Comment tu t’y prendrais pour résoudre ce problème ?
Pour commencer, je ferais dépénaliser la prostitution. Il faudrait créer un business model afin d’intégrer les prostituées à l’économie nationale en leur faisant payer des impôts, etc. L’âge minimum resterait à 18 ans. Si une femme a le droit de vote et celui d’avorter, alors elle doit aussi pouvoir choisir de disposer de son corps comme elle l’entend. Il faudrait également garantir un revenu minimum décent pour celles qui souhaitent quitter la profession. Le lobbying anti-prostitution serait considéré par la loi comme une incitation à la haine. Il faudrait fournir des études statistiques solides pour différencier prostitution, migration économique et trafic d’êtres humains. Pour les cas de prostitution entraînés par une addiction à la drogue, je créerais un fond d’aide spécial. L’idée serait d’autoriser la prostitution pour mieux l’encadrer et donner des garanties sanitaires plutôt que de la stigmatiser et d’en faire une activité à peine tolérée, aujourd’hui réduite à la clandestinité et aux contrôles punitifs.
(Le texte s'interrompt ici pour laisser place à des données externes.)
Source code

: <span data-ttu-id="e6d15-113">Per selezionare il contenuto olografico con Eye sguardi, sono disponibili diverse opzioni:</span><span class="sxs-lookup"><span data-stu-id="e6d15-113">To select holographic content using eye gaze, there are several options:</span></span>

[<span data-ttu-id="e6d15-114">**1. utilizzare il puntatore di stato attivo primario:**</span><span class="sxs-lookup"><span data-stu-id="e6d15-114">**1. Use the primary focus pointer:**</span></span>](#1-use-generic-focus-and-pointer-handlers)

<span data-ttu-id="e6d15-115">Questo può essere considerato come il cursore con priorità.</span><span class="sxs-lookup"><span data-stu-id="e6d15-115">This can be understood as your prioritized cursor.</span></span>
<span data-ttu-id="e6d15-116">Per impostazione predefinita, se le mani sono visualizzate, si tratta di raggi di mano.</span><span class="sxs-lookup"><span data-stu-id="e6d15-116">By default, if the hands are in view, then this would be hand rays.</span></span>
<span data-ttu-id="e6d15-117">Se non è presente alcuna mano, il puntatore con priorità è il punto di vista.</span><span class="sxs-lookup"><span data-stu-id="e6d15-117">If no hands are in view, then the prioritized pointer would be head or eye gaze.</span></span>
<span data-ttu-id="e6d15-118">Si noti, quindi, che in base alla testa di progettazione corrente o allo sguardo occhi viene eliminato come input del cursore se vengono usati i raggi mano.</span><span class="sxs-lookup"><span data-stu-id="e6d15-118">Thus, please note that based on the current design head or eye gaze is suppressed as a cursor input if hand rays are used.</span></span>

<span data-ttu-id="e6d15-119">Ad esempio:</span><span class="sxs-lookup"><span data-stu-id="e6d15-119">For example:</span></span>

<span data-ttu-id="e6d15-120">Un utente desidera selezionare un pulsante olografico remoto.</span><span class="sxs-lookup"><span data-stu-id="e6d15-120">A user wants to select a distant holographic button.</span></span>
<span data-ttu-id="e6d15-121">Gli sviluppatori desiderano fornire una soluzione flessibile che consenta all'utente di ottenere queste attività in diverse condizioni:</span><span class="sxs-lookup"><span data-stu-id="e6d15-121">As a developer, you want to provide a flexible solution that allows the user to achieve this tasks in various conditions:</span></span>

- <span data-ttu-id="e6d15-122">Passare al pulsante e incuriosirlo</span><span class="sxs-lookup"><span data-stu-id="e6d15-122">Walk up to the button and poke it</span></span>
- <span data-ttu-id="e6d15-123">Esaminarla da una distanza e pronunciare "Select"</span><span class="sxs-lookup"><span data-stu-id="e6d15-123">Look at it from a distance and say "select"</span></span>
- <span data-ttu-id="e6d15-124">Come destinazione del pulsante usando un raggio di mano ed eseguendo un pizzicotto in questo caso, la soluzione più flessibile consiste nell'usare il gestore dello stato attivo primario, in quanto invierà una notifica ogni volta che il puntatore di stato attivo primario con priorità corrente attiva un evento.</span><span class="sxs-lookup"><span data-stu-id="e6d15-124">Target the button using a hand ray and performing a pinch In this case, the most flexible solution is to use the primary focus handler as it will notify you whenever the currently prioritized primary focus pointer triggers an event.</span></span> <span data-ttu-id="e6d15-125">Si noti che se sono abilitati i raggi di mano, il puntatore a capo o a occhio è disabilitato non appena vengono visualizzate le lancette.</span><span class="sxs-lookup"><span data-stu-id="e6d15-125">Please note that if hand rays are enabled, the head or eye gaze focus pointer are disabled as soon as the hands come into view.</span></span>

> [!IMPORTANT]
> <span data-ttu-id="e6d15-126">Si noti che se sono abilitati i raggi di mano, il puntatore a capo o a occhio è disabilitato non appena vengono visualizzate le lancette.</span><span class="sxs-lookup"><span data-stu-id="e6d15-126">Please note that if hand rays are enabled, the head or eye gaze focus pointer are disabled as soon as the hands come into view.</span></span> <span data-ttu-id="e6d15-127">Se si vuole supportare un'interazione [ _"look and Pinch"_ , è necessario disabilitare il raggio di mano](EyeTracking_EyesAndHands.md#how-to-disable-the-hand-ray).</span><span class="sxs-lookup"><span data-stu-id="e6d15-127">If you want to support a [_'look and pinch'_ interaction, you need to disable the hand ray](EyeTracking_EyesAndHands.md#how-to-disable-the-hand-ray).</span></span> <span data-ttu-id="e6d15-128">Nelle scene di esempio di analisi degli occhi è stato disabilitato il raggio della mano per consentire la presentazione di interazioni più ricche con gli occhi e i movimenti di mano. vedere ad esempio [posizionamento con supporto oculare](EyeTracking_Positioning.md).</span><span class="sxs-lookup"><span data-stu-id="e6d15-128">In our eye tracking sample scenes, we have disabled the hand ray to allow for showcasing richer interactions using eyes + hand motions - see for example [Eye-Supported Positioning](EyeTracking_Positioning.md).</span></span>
Tu prétends que « l’idéologie féministe aveugle le sens commun et empêche toute analyse objective », et pourtant un peu plus loin tu parles de ton attrait pour le « féminisme positif ». Peux-tu donner plus de détails sur ton rapport au féminisme ?
Pour tout ce qui est parité et égalité des sexes, je me revendique féministe. Mais je déplore que le féminisme moderne soit juste une kyrielle de plaintes et de revendications et que tout soit analysé à travers le prisme de la domination masculine. Je regrette aussi que ce mouvement soit dominé par une élite issue de la classe moyenne qui confond l’intérêt général avec ses propres intérêts. Cette idéologie victimise les femmes, quel que soit le problème. Elles sont toujours soit forcées, soit soumises, soit contraintes. Les féministes considèrent les femmes comme des êtres dépourvus de libre-arbitre. Les féministes fabriquent les victimes, là où il n’y en n’a pas forcément.
Je ne peux pas m’empêcher de comparer ces jeunes femmes qui soutiennent des causes qui en valent la peine, comme Malala Yousafzai qui se bat pour l’éducation des filles au Pakistan ou Fahma Mohamed qui milite contre l’excision, avec des féministes dont l’unique revendication est d’obliger les banques à imprimer des portraits de femmes sur leurs billets ou de forcer les magazines à bannir la nudité de leurs pages. Il y a aussi ces tarés qui manifestent avec des slogans du genre « La prostitution, c’est de la violence envers les femmes » ou encore « La prostitution c’est de la misogynie ». C’est un ramassis de conneries et un non-sens total.
Qu’est-ce que tu dirais à ceux qui soutiennent qu’il ne peut y avoir de prostitution sans trafic d’êtres humains ?
J’attendais cette question. Le problème, c’est que prostitution, exploitation et traite humaine sont toujours associées, ce qui sert la cause des anti-prostitution. Récemment, l’Union européenne a émis une recommandation pour que les États-membres s’inspirent de la Suède où la prostitution, c’est-à-dire la vente d’un service sexuel, est légale mais pas l’achat. Néanmoins, rien n’a prouvé l’efficacité de ces lois.
Je vais peut-être choquer avec mes comparaisons, mais pour moi, ce n’est pas parce que la prostitution comporte certains risques qu’il faut la bannir. La vie comporte des risques au quotidien. S’il n’y avait pas de voitures, il n’aurait pas d’accident de voiture. S’il n’y avait pas de couteau, il n’y aurait pas d’homicides à l’arme blanche. Si la prostitution pose autant problème à certains, c’est juste pour des questions morales. Ce qu’il faut, c’est une réponse adaptée et proportionnée.